Protocol Buffers are the flexible, efficient, and automated solution to figuring out how to serialize and retrieve structured data. You write a .proto description of the data structure you wish to store.  The protocol buffer compiler creates a class in your chosen programming language that implements the automatic encoding and parsing of the protocol buffer data with an efficient binary format. The generated class provides getters and setters for the fields that make up a protocol buffer and takes care of the serializing/deserializing of the protocol buffer as a unit. The protocol buffer format supports the idea of extending the format over time such that the code can still read data encoded with the old format.

Benefits

  • supports multiple languages
  • supports multiple platforms
  • highly efficient encoding, using C-style enums
  • compact data storage
  • fast parsing
  • easily grokkable syntax
  • supports safe evolution of API contracts (backwards- and forwards-compatible)
  • supports reflection. Can iterate over fields of a message and manipulate their values without writing your code against any specific message type.
  • Helpful for converting protocol messages to and from other encodings, e.g., XML or JSON.
  • Helpful for finding differences between messages of the same type
  • Helpful to develop a sort of regex for protocol messages to match on certain message contents

.proto files

.proto files have a syntax similar to C++ or Java. Each .proto file starts with a package declarion to prevent naming conflicts between different projects. There may be other specific options for your chosen language. For example, Java has java_multiple_files, java_package, and java_outer_classname options to specify how to name the outputted Java package, class name, and whether to generate a file per class (or to just have all classes in one file).
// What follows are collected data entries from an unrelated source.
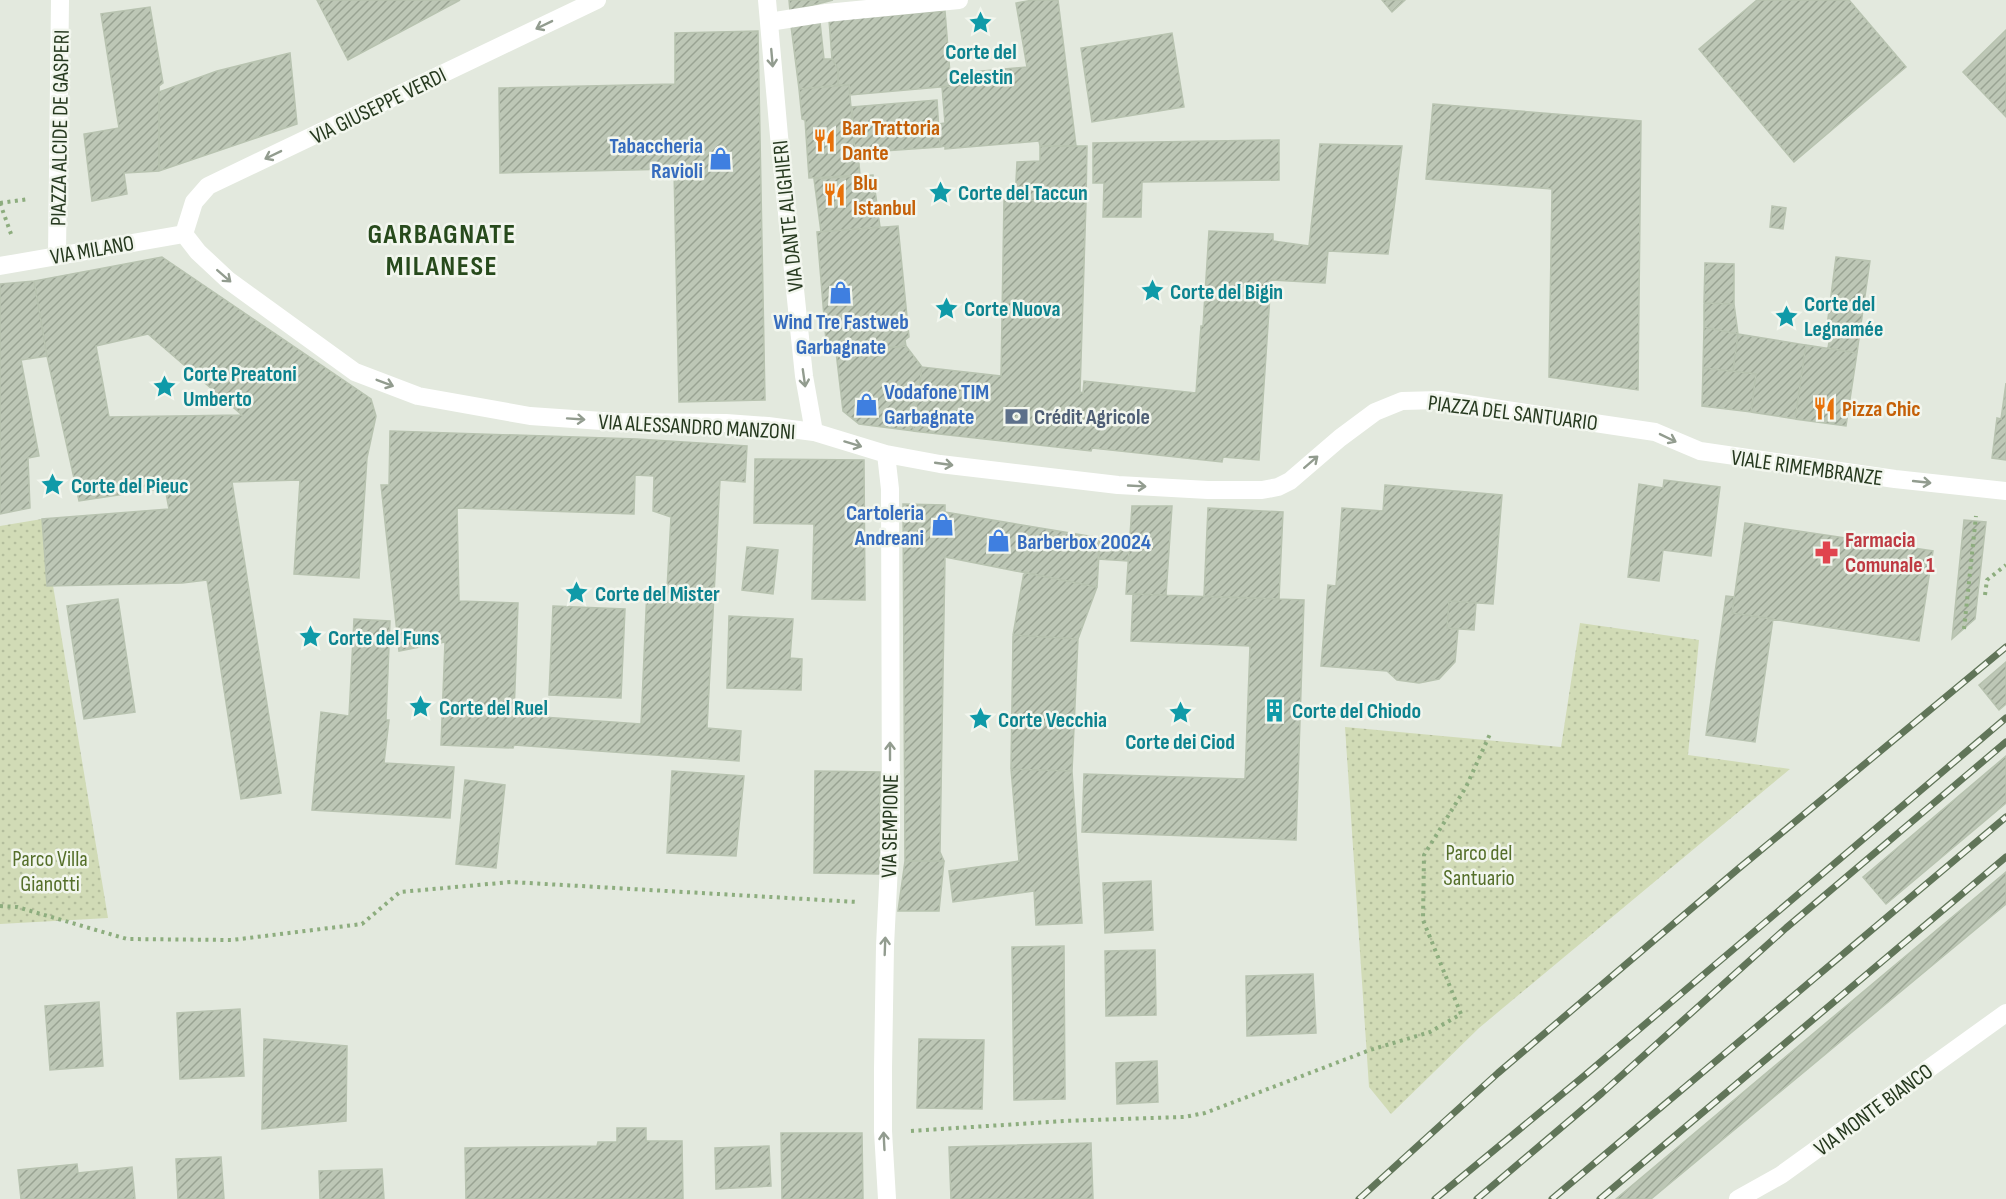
<svg xmlns="http://www.w3.org/2000/svg" width="2006" height="1199" font-family="'Sofia Sans Condensed',sans-serif">
	<style>
		.green { fill: url(#green-dots) }
		.building { fill: url(#building-hatch); stroke: #b8c3b0; stroke-width: 1.5; fill-rule: evenodd }
		.lines { fill: none; stroke-linecap: round; stroke-linejoin: round }
		.path { stroke: #8dad7e; stroke-width: 4; stroke-dasharray: 3 4.5; stroke-linecap: butt }
		.minor { stroke: #fff; stroke-width: 18 }
		.rail-casing { stroke: #617559; stroke-width: 7 }
		.rail { stroke: #f2f6ee; stroke-width: 4.5; stroke-dasharray: 14; stroke-linecap: butt }
		.oneway { stroke: #929c8f }
		.labels { text-anchor: middle; stroke-width: 5; stroke-linejoin: round; paint-order: stroke }
		.culture-label { font-size: 22px; font-weight: bold; fill: #0d838f; stroke: #f2f6ee; text-anchor: start }
		.street-label { font-size: 22px; fill: #26391f; stroke: #f2f6ee }
		.food-label { font-size: 22px; font-weight: bold; fill: #c56008; stroke: #f2f6ee; text-anchor: start }
		.shop-label { font-size: 22px; font-weight: bold; fill: #366cbe; stroke: #f2f6ee; text-anchor: end }
		.service-label { font-size: 22px; font-weight: bold; fill: #4e5e75; stroke: #f2f6ee; text-anchor: start }
		.health-label { font-size: 22px; font-weight: bold; fill: #be3a42; stroke: #f2f6ee; text-anchor: start }
		.park-label { font-size: 22px; fill: #556f2a; stroke: #f2f6ee }
		.district-label { font-size: 28px; font-weight: bold; letter-spacing: 1.5px; fill: #274a1c; stroke: #f2f6ee }
	</style>
	<defs>
		<pattern id="green-dots" width="8" height="8" patternUnits="userSpaceOnUse" patternTransform="scale(1.5)"><rect width="8" height="8" fill="#d1dbb6"/><path d="M2 2h.1M6 6h.1" fill="none" stroke="#b3bd9c" stroke-width="1.8" stroke-linecap="round"/></pattern>
		<pattern id="building-hatch" width="6" height="6" patternUnits="userSpaceOnUse" patternTransform="scale(1.5)"><rect width="6" height="6" fill="#bdc7b6"/><path d="M-1 1l2-2M0 6l6-6M5 7l2-2" fill="none" stroke="#99a393"/></pattern>
	</defs>
	<rect width="100%" height="100%" fill="#e3e9de"/>
	<path class="green" d="M 42,519 L 108,918 L 0,924 L 0,526 Z
		M 1580,623 L 1699,640 L 1688,755 L 1790,769 L 1479,1028 L 1391,1114 L 1369,1087 L 1345,727 L 1561,747 Z"/>
	<path class="building" d="M 317,0 L 460,0 L 348,60 Z
		M 789,0 L 833,0 L 790,11 Z
		M 1033,0 L 1058,0 L 1076,146 L 1040,146 L 1039,141 L 945,149 L 945,146 L 940,147 L 939,124 L 945,123 L 942,87 L 951,86 L 950,74 L 1027,67 L 1016,3 Z
		M 1382,0 L 1405,0 L 1392,12 Z
		M 1757,0 L 1849,0 L 1906,67 L 1794,162 L 1699,49 Z
		M 150,7 L 163,83 L 159,86 L 159,171 L 124,173 L 127,194 L 92,201 L 84,134 L 119,128 L 101,14 Z
		M 945,11 L 951,86 L 850,95 L 849,85 L 838,85 L 838,69 L 832,59 L 829,20 Z
		M 820,22 L 824,59 L 832,59 L 838,69 L 838,85 L 799,89 L 791,26 Z
		M 2006,30 L 2006,117 L 1963,72 Z
		M 758,31 L 765,400 L 679,402 L 674,169 L 500,173 L 499,88 L 675,84 L 675,33 Z
		M 1172,33 L 1184,107 L 1092,122 L 1081,48 Z
		M 290,53 L 297,124 L 159,171 L 159,92 L 217,71 Z
		M 849,85 L 855,153 L 858,153 L 860,175 L 809,178 L 805,120 L 802,119 L 799,89 Z
		M 937,100 L 940,147 L 855,153 L 852,107 Z
		M 1433,104 L 1641,121 L 1638,390 L 1549,377 L 1552,189 L 1426,179 Z
		M 1279,140 L 1279,180 L 1142,182 L 1141,217 L 1103,217 L 1104,183 L 1093,183 L 1093,143 Z
		M 1320,144 L 1402,146 L 1388,254 L 1328,251 L 1325,283 L 1271,280 L 1259,460 L 1223,457 L 1222,462 L 1092,448 L 1091,451 L 913,431 L 922,367 L 1001,376 L 1004,200 L 1086,202 L 1080,392 L 1083,393 L 1084,381 L 1196,393 L 1201,326 L 1203,326 L 1209,231 L 1273,234 L 1273,241 L 1309,246 Z
		M 1040,146 L 1087,146 L 1086,202 L 1015,200 L 1017,162 L 1040,161 Z
		M 873,175 L 880,227 L 821,232 L 814,179 Z
		M 1772,206 L 1786,208 L 1783,229 L 1770,227 Z
		M 898,226 L 909,337 L 905,340 L 906,346 L 827,353 L 817,232 Z
		M 162,257 L 371,399 L 376,416 L 367,458 L 359,578 L 294,574 L 300,480 L 232,482 L 281,793 L 241,799 L 207,580 L 182,583 L 47,586 L 42,519 L 169,509 L 165,488 L 79,501 L 47,356 L 34,281 ZM 148,334 L 242,415 L 109,417 L 96,346 Z
		M 1836,257 L 1870,261 L 1860,331 L 1827,326 Z
		M 1705,263 L 1734,264 L 1734,304 L 1704,303 Z
		M 34,281 L 47,356 L 21,360 L 39,456 L 28,458 L 30,508 L 0,514 L 0,284 Z
		M 1704,303 L 1734,304 L 1738,334 L 1704,327 Z
		M 1832,326 L 1860,331 L 1857,353 L 1828,348 Z
		M 1704,327 L 1738,334 L 1733,371 L 1703,368 Z
		M 1738,334 L 1806,345 L 1795,419 L 1751,412 L 1756,374 L 1733,371 Z
		M 1806,345 L 1857,353 L 1846,426 L 1795,419 Z
		M 906,346 L 922,367 L 913,431 L 859,424 L 843,411 L 836,352 Z
		M 1703,368 L 1756,374 L 1751,412 L 1702,406 Z
		M 2006,383 L 2006,460 L 1992,458 L 1997,418 L 2001,419 Z
		M 390,431 L 637,439 L 747,446 L 745,482 L 720,480 L 707,728 L 741,731 L 739,761 L 514,745 L 513,748 L 441,745 L 445,642 L 399,651 L 381,485 L 389,485 ZM 635,475 L 654,476 L 653,511 L 671,517 L 667,589 L 647,589 L 641,724 L 514,715 L 518,603 L 459,601 L 457,508 L 634,514 Z
		M 755,459 L 864,460 L 865,600 L 812,599 L 814,524 L 754,523 Z
		M 1664,480 L 1720,487 L 1711,556 L 1663,550 L 1659,581 L 1628,577 L 1639,484 L 1663,488 Z
		M 1385,485 L 1502,495 L 1493,604 L 1449,601 L 1447,628 L 1458,629 L 1455,662 L 1439,679 L 1419,683 L 1397,680 L 1387,671 L 1321,666 L 1328,585 L 1336,586 L 1342,508 L 1383,511 Z
		M 903,504 L 945,505 L 945,512 L 1100,538 L 1097,587 L 945,557 L 940,852 L 944,861 L 905,861 Z
		M 1132,506 L 1172,506 L 1166,595 L 1126,594 Z
		M 1208,508 L 1283,512 L 1279,599 L 1204,596 Z
		M 1964,520 L 1986,522 L 1975,619 L 1952,639 Z
		M 1745,523 L 1933,551 L 1919,641 L 1732,613 Z
		M 747,547 L 778,550 L 773,594 L 742,590 Z
		M 1099,548 L 1129,550 L 1128,561 L 1098,559 Z
		M 1024,572 L 1097,587 L 1078,639 L 1013,635 Z
		M 1133,594 L 1304,600 L 1296,840 L 1082,832 L 1084,774 L 1245,779 L 1250,646 L 1131,641 Z
		M 1726,596 L 1734,597 L 1732,613 L 1773,619 L 1755,742 L 1706,735 Z
		M 118,599 L 135,712 L 84,719 L 67,606 Z
		M 1449,601 L 1476,603 L 1474,630 L 1447,628 Z
		M 553,606 L 625,609 L 621,698 L 549,695 Z
		M 729,616 L 793,619 L 790,658 L 802,659 L 801,690 L 727,688 Z
		M 354,619 L 390,621 L 386,720 L 389,720 L 384,763 L 454,767 L 450,818 L 312,810 L 321,712 L 349,716 Z
		M 1013,635 L 1078,639 L 1072,771 L 1011,769 Z
		M 2006,662 L 2006,704 L 1999,710 L 1979,685 Z
		M 2006,756 L 2006,803 L 1886,904 L 1863,877 Z
		M 1011,769 L 1072,771 L 1082,923 L 1036,925 L 1034,891 L 953,902 L 949,871 L 1019,861 Z
		M 672,771 L 744,776 L 736,856 L 667,853 Z
		M 815,771 L 880,772 L 879,874 L 814,873 Z
		M 465,780 L 505,785 L 496,868 L 456,864 Z
		M 905,861 L 944,861 L 939,911 L 898,911 Z
		M 2006,872 L 2006,904 L 1651,1199 L 1616,1199 Z
		M 1151,881 L 1153,930 L 1105,933 L 1103,883 Z
		M 1064,946 L 1065,1099 L 1014,1100 L 1012,947 Z
		M 1155,950 L 1156,1015 L 1106,1016 L 1105,951 Z
		M 1313,974 L 1316,1033 L 1247,1036 L 1246,976 Z
		M 99,1002 L 103,1066 L 50,1070 L 45,1006 Z
		M 240,1009 L 244,1076 L 180,1079 L 177,1013 Z
		M 264,1039 L 347,1046 L 346,1121 L 262,1129 Z
		M 919,1039 L 984,1040 L 982,1109 L 917,1108 Z
		M 1157,1061 L 1158,1102 L 1117,1104 L 1116,1063 Z
		M 617,1128 L 646,1128 L 646,1141 L 682,1141 L 683,1199 L 466,1199 L 465,1148 L 597,1146 L 598,1142 L 617,1142 Z
		M 781,1133 L 862,1133 L 863,1199 L 782,1199 Z
		M 1091,1143 L 1093,1199 L 951,1199 L 949,1147 Z
		M 769,1146 L 771,1186 L 716,1189 L 715,1148 Z
		M 221,1157 L 224,1199 L 178,1199 L 176,1159 Z
		M 77,1164 L 78,1173 L 132,1167 L 135,1199 L 21,1199 L 18,1170 Z
		M 382,1169 L 384,1199 L 320,1199 L 319,1171 Z"/>
	<g class="lines">
		<path class="path" d="M 0,203 L 11,234
			M 0,203 L 29,199
			M 1985,595 L 1987,580 L 2006,565
			M 1964,629 L 1976,516
			M 0,906 L 17,907 L 127,939 L 232,940 L 362,924 L 400,892 L 511,882 L 857,902
			M 911,1131 L 1064,1121 L 1184,1117 L 1205,1113 L 1370,1050 L 1430,1032 L 1461,1014 L 1423,920 L 1424,855 L 1466,787 L 1490,734"/>
		<path class="minor" d="M 767,0 L 779,136 L 804,376 L 814,432
			M 769,22 L 826,13 L 959,0
			M 184,234 L 198,252 L 228,280 L 355,372 L 418,396 L 530,416 L 617,422 L 726,423 L 768,426 L 814,432 L 886,454 L 940,464 L 1118,485 L 1208,490 L 1262,490 L 1278,487 L 1290,481 L 1340,438 L 1375,412 L 1402,401 L 1440,400 L 1655,432 L 1700,451 L 1895,479 L 2006,491
			M 184,234 L 194,202 L 208,186 L 597,0
			M 57,255 L 60,0
			M 0,266 L 184,234
			M 886,454 L 890,489 L 891,825 L 885,946 L 883,1069 L 883,1131 L 887,1199
			M 1738,1199 L 1781,1175 L 2006,1013"/>
		<defs>
			<path id="rail" d="M 1359,1199 L 1498,1073 L 1738,869 L 2006,647
				M 1435,1199 L 1584,1076 L 2006,718
				M 1477,1199 L 1602,1093 L 1786,928 L 2006,742
				M 1552,1199 L 2006,817
				M 1600,1199 L 2006,857"/>
		</defs>
		<use href="#rail" class="rail-casing"/>
		<use href="#rail" class="rail"/>
	</g>
	<defs><path id="oneway-shaft" d="M-6 0H5M1.5-3L5.5 0L1.5 3" fill="none" stroke-width="1.6" stroke-linecap="round" stroke-linejoin="round" transform="scale(1.5)"/></defs>
	<g class="oneway">
		<use href="#oneway-shaft" transform="translate(544 25) rotate(154)"/>
		<use href="#oneway-shaft" transform="translate(772 58) rotate(85)"/>
		<use href="#oneway-shaft" transform="translate(273 155) rotate(154)"/>
		<use href="#oneway-shaft" transform="translate(224 276) rotate(41)"/>
		<use href="#oneway-shaft" transform="translate(804 378) rotate(82)"/>
		<use href="#oneway-shaft" transform="translate(385 383) rotate(21)"/>
		<use href="#oneway-shaft" transform="translate(576 419) rotate(4)"/>
		<use href="#oneway-shaft" transform="translate(1668 438) rotate(26)"/>
		<use href="#oneway-shaft" transform="translate(853 444) rotate(17)"/>
		<use href="#oneway-shaft" transform="translate(1311 462) rotate(-41)"/>
		<use href="#oneway-shaft" transform="translate(944 464) rotate(8)"/>
		<use href="#oneway-shaft" transform="translate(1922 482) rotate(6)"/>
		<use href="#oneway-shaft" transform="translate(1137 486) rotate(3)"/>
		<use href="#oneway-shaft" transform="translate(890 751) rotate(-90)"/>
		<use href="#oneway-shaft" transform="translate(885 946) rotate(-88)"/>
		<use href="#oneway-shaft" transform="translate(884 1141) rotate(-93)"/>
	</g>
	<defs>
		<symbol id="sight-bare" viewBox="-9 -9 18 18"><path d="M0-6L1.8-2.2L6-1.7L2.9 1.2L3.7 5.4L0 3.3L-3.7 5.4L-2.9 1.2L-6-1.7L-1.8-2.2Z" fill="#0f9aa8" stroke="#f2f6ee" stroke-width="2.5" paint-order="stroke"/></symbol>
		<symbol id="restaurant-bare" viewBox="-9 -9 18 18"><path d="M-5-6h1v4h1v-4h1v4h1v-4h1v5L-1.5 .5V6h-2V.5L-5-1ZM5-6V6H3V1.5H1.5Q1.5-4 5-6Z" fill="#e8710a" stroke="#f2f6ee" stroke-width="2.5" paint-order="stroke"/></symbol>
		<symbol id="shop-bare" viewBox="-9 -9 18 18"><path d="M-5-2.5h2.3a2.7 3.5 0 0 1 5.4 0H5L5.5 6h-11ZM-1.5-2.5h3a1.5 2.3 0 0 0-3 0Z" fill="#3f7fe0" stroke="#f2f6ee" stroke-width="2.5" paint-order="stroke"/></symbol>
		<symbol id="bank-bare" viewBox="-9 -9 18 18"><path d="M-6-4H6V4H-6ZM0-2.3a2.3 2.3 0 1 0 0 4.6a2.3 2.3 0 1 0 0-4.6Z" fill="#5c6f8a" stroke="#f2f6ee" stroke-width="2.5" paint-order="stroke"/></symbol>
		<symbol id="pharmacy-bare" viewBox="-9 -9 18 18"><path d="M-2-6h4v4h4v4h-4v4h-4v-4h-4v-4h4Z" fill="#e0444e" stroke="#f2f6ee" stroke-width="2.5" paint-order="stroke"/></symbol>
		<symbol id="building-bare" viewBox="-9 -9 18 18"><path d="M-4-6H4V6H1V3H-1V6H-4ZM-2.5-4.3h1.7v1.8h-1.7ZM.8-4.3h1.7v1.8H.8ZM-2.5-1h1.7V.8h-1.7ZM.8-1h1.7V.8H.8Z" fill="#0f9aa8" stroke="#f2f6ee" stroke-width="2.5" paint-order="stroke"/></symbol>
	</defs>
	<g fill-rule="evenodd">
		<use href="#sight-bare" x="964" y="6" width="33" height="33"/>
		<use href="#restaurant-bare" x="808" y="124" width="33" height="33"/>
		<use href="#shop-bare" x="704" y="142" width="33" height="33"/>
		<use href="#sight-bare" x="924" y="176" width="33" height="33"/>
		<use href="#restaurant-bare" x="818" y="178" width="33" height="33"/>
		<use href="#sight-bare" x="1136" y="274" width="33" height="33"/>
		<use href="#shop-bare" x="824" y="276" width="33" height="33"/>
		<use href="#sight-bare" x="930" y="292" width="33" height="33"/>
		<use href="#sight-bare" x="1770" y="300" width="33" height="33"/>
		<use href="#sight-bare" x="148" y="370" width="33" height="33"/>
		<use href="#shop-bare" x="850" y="388" width="33" height="33"/>
		<use href="#restaurant-bare" x="1808" y="392" width="33" height="33"/>
		<use href="#bank-bare" x="1000" y="400" width="33" height="33"/>
		<use href="#sight-bare" x="36" y="468" width="33" height="33"/>
		<use href="#shop-bare" x="926" y="508" width="33" height="33"/>
		<use href="#shop-bare" x="982" y="524" width="33" height="33"/>
		<use href="#pharmacy-bare" x="1810" y="536" width="33" height="33"/>
		<use href="#sight-bare" x="560" y="576" width="33" height="33"/>
		<use href="#sight-bare" x="294" y="620" width="33" height="33"/>
		<use href="#sight-bare" x="404" y="690" width="33" height="33"/>
		<use href="#building-bare" x="1258" y="694" width="33" height="33"/>
		<use href="#sight-bare" x="1164" y="696" width="33" height="33"/>
		<use href="#sight-bare" x="964" y="702" width="33" height="33"/>
	</g>
	<g class="labels">
		<g class="culture-label">
			<text x="981" y="59" text-anchor="middle">Corte del<tspan x="981" dy="25">Celestin</tspan></text>
			<text x="958" y="200">Corte del Taccun</text>
			<text x="1170" y="299">Corte del Bigin</text>
			<text x="1804" y="311">Corte del<tspan x="1804" dy="25">Legnamée</tspan></text>
			<text x="964" y="316">Corte Nuova</text>
			<text x="183" y="381">Corte Preatoni<tspan x="183" dy="25">Umberto</tspan></text>
			<text x="71" y="493">Corte del Pieuc</text>
			<text x="595" y="601">Corte del Mister</text>
			<text x="328" y="645">Corte del Funs</text>
			<text x="439" y="715">Corte del Ruel</text>
			<text x="1292" y="718">Corte del Chiodo</text>
			<text x="998" y="727">Corte Vecchia</text>
			<text x="1180" y="749" text-anchor="middle">Corte dei Ciod</text>
		</g>
		<g class="street-label">
			<text transform="translate(378 105) rotate(-26)" y="8">VIA GIUSEPPE VERDI</text>
			<text transform="translate(59 128) rotate(-89)" y="8">PIAZZA ALCIDE DE GASPERI</text>
			<text transform="translate(787 216) rotate(-96)" y="8">VIA DANTE ALIGHIERI</text>
			<text transform="translate(92 249) rotate(-10)" y="8">VIA MILANO</text>
			<text transform="translate(1513 412) rotate(7)" y="8">PIAZZA DEL SANTUARIO</text>
			<text transform="translate(697 426) rotate(3)" y="8">VIA ALESSANDRO MANZONI</text>
			<text transform="translate(1807 467) rotate(8)" y="8">VIALE RIMEMBRANZE</text>
			<text transform="translate(889 826) rotate(-89)" y="8">VIA SEMPIONE</text>
			<text transform="translate(1873 1109) rotate(-36)" y="8">VIA MONTE BIANCO</text>
		</g>
		<g class="food-label">
			<text x="842" y="135">Bar Trattoria<tspan x="842" dy="25">Dante</tspan></text>
			<text x="853" y="190">Blu<tspan x="853" dy="25">Istanbul</tspan></text>
			<text x="1842" y="416">Pizza Chic</text>
		</g>
		<g class="shop-label">
			<text x="703" y="153">Tabaccheria<tspan x="703" dy="25">Ravioli</tspan></text>
			<text x="841" y="329" text-anchor="middle">Wind Tre Fastweb<tspan x="841" dy="25">Garbagnate</tspan></text>
			<text x="884" y="399" text-anchor="start">Vodafone TIM<tspan x="884" dy="25">Garbagnate</tspan></text>
			<text x="924" y="520">Cartoleria<tspan x="924" dy="25">Andreani</tspan></text>
			<text x="1017" y="549" text-anchor="start">Barberbox 20024</text>
		</g>
		<g class="service-label">
			<text x="1034" y="424">Crédit Agricole</text>
		</g>
		<g class="health-label">
			<text x="1845" y="547">Farmacia<tspan x="1845" dy="25">Comunale 1</tspan></text>
		</g>
		<g class="park-label">
			<text x="1479" y="860">Parco del<tspan x="1479" dy="25">Santuario</tspan></text>
			<text x="50" y="866">Parco Villa<tspan x="50" dy="25">Gianotti</tspan></text>
		</g>
		<g class="district-label">
			<text x="442" y="243">GARBAGNATE<tspan x="442" dy="32">MILANESE</tspan></text>
		</g>
	</g>
</svg>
Then there are the message definition(s) which are aggregates containing a set of typed fields. These fields can be primitive types, enums, or other message definition types. Each typed field has a marker to identify the unique "tag" that field uses in the binary encoding. Tag numbers 1-15 require one less byte to encode than higher numbers, so that's a good optimiziation to use when you can for repeated or reused tags. Tag numbers 16+ can be for less-commonly used optional elements.

Each field requires one of the following annotations:

optional

with some default value specified, or fallback to the system default:

  • Numbers: zero
  • Strings: empty string
  • Bools: false
  • Embedded messages: the default instance or prototype of the message (which has no fields set)

repeated

where the order of the repeated values will be preserved in the protocol buffer. These are like dynamically-sided arrays.

required

Without this field, a given message's builder will throw a RuntimeException, and attempting to parse the message throws an IOException. The message is considered uninitalized with missing required fields.

Be careful with required. For backwards compatibility, any modifications to the protocol must not remove required fields. These are forever!

Generating code in your programming language

After writing your .proto file, you can compile it into your chosen programming lnaguage using the protocol buffer compiler protoc. Here's an example command using Java as the output language:

protoc -I=$SRC_DIR --java_out=$DST_DIR $SRC_DIR/YOUR-PROTO-FILE.proto

The outputted .java files will use Java-standard camel-case naming and have standard builders JavaBeans-style getters and setters to define the messages. Your chosen programming language should also have its own standards followed, per the .proto style guide.

In addition to the messages, the protocol buffer classes should have methods for writing and reading (serializing and deserializing) the messages using the protocol buffer binary format.

Note: you should never add behavior to generated classes by inheriting from them. You may break internal mechanisms, and it's not good practice anyway. You should add behavior by wrapping the generated protocol buffer class in an application-specific class. This is good practice as it acts as an interface between an external specification and your unique environment of your application.

Extending your protocol buffer

To evolve or extend your protocol buffer, ensure it is backwards compatible:

  • do not change tag numbers of existing fields
  • do not add or delete required fields
  • you can delete optional or repeated fields
  • you can add new optioanl or repeated fields with fresh tag numbers. This means only using tag numbers that have never been used before, including those of deleted fields.
  • exceptions to the above